Problem description: Note each line of the listing that contains the string "left", and copy it.

BEGIN Records provided

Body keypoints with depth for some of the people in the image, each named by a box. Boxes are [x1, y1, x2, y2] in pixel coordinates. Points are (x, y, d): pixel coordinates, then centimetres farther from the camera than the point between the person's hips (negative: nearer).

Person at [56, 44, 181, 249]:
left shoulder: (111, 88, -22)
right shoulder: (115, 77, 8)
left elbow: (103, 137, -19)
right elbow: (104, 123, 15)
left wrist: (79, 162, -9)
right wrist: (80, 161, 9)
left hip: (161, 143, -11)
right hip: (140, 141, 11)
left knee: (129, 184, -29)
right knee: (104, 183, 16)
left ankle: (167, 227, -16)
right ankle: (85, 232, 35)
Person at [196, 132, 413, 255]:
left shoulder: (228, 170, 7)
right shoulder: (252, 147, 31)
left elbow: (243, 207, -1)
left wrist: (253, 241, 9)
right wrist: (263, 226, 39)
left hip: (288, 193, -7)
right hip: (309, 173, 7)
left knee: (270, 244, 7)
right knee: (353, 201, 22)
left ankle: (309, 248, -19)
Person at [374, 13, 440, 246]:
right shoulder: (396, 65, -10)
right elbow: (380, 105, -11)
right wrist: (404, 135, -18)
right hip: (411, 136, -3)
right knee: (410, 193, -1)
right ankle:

END Records provided

Result of the task:
left shoulder: (111, 88, -22)
left elbow: (103, 137, -19)
left wrist: (79, 162, -9)
left hip: (161, 143, -11)
left knee: (129, 184, -29)
left ankle: (167, 227, -16)
left shoulder: (228, 170, 7)
left elbow: (243, 207, -1)
left wrist: (253, 241, 9)
left hip: (288, 193, -7)
left knee: (270, 244, 7)
left ankle: (309, 248, -19)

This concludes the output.